PROBLEMAS POR RESOLVER:
1) Reproduce del texto seleccionado el fragmento que arranca en las palabras «No debería contarle» y termina después de «Pero así fue.».
2) En el texto seleccionado, ¿qué comidas y bebidas se nombran en el párrafo que empieza con «En ese momento me dió igual»? Enuméralas todas.

TEXTO SELECCIONADO:
======

No debería contarle a nadie que aquel día me levanté a las seis de la mañana y me chupé 234 km con niebla; o que acabé molida por patear aquella preciosa ciudad a la que llevaba años queriendo ir o que allí sentí el pecado deslizarse por mi garganta bebiendo sus vinos y comiendo unas carnes que creía imposibles. Sí; ya sé que no debería contar todas esas cosas y después decir que lo único que se vino conmigo de aquel viaje fue la cosa más horrible del mundo. Pero así fue.



En ese momento me dió igual que Juana la Beltraneja y Alfonso V hubiesen atravesado aquella plaza cientos de veces o que fuese parada obligatoria en la ruta de la plata, para que los caballeros más nobles de España chocasen sus jarras de barro rebosantes de vino de pitarra tras cerrar un negocio redondo; incluso que las monjas del antiguo convento hubiesen vendido sus huevos y sus calabacines en el mismo metro cuadrado en que, ese sábado, mi amiga y yo sorbíamos aprisa el último trago de cerveza para llamar al camarero y pagarle. Sólo pensé en la chica que nos miraba nerviosa desde la sombra de los soportales de enfrente, con la que teníamos una cita, y que echó a andar hacia nosotras en cuanto me vio sacar el monedero.

======

Entradas del conjunto de datos

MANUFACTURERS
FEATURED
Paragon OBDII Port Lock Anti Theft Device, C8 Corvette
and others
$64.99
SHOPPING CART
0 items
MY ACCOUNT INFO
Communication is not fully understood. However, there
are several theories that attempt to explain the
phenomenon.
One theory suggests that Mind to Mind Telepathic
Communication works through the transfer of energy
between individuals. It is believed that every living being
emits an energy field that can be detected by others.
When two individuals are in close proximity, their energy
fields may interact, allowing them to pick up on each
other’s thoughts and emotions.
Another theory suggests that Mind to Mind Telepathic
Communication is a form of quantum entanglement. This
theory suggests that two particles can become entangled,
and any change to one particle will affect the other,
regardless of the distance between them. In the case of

======

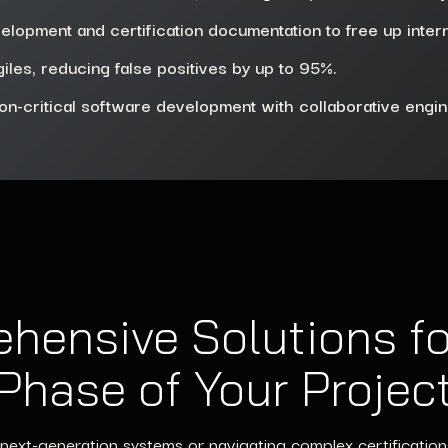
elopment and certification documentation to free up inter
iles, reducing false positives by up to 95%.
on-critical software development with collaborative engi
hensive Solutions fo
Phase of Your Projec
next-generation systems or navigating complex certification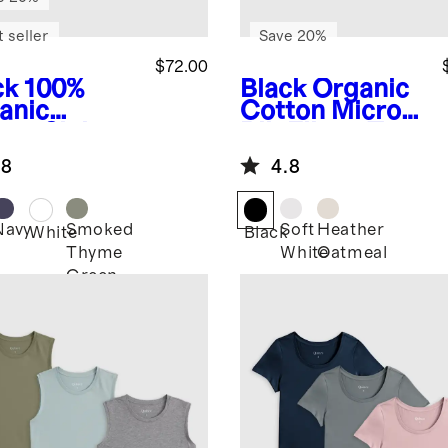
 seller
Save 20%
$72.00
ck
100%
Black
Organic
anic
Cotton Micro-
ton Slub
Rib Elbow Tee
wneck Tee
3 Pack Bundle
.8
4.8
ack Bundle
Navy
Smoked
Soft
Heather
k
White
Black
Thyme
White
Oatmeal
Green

======

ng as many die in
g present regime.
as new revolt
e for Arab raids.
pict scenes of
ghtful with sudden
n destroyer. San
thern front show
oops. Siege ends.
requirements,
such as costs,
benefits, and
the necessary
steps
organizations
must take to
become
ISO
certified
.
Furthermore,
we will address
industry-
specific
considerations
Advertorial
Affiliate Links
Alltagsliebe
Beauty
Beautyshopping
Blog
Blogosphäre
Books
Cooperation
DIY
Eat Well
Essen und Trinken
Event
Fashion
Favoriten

======

RESPUESTAS A TAREAS:
1)
No debería contarle a nadie que aquel día me levanté a las seis de la mañana y me chupé 234 km con niebla; o que acabé molida por patear aquella preciosa ciudad a la que llevaba años queriendo ir o que allí sentí el pecado deslizarse por mi garganta bebiendo sus vinos y comiendo unas carnes que creía imposibles. Sí; ya sé que no debería contar todas esas cosas y después decir que lo único que se vino conmigo de aquel viaje fue la cosa más horrible del mundo. Pero así fue.

2)
- vino de pitarra
- huevos
- calabacines
- cerveza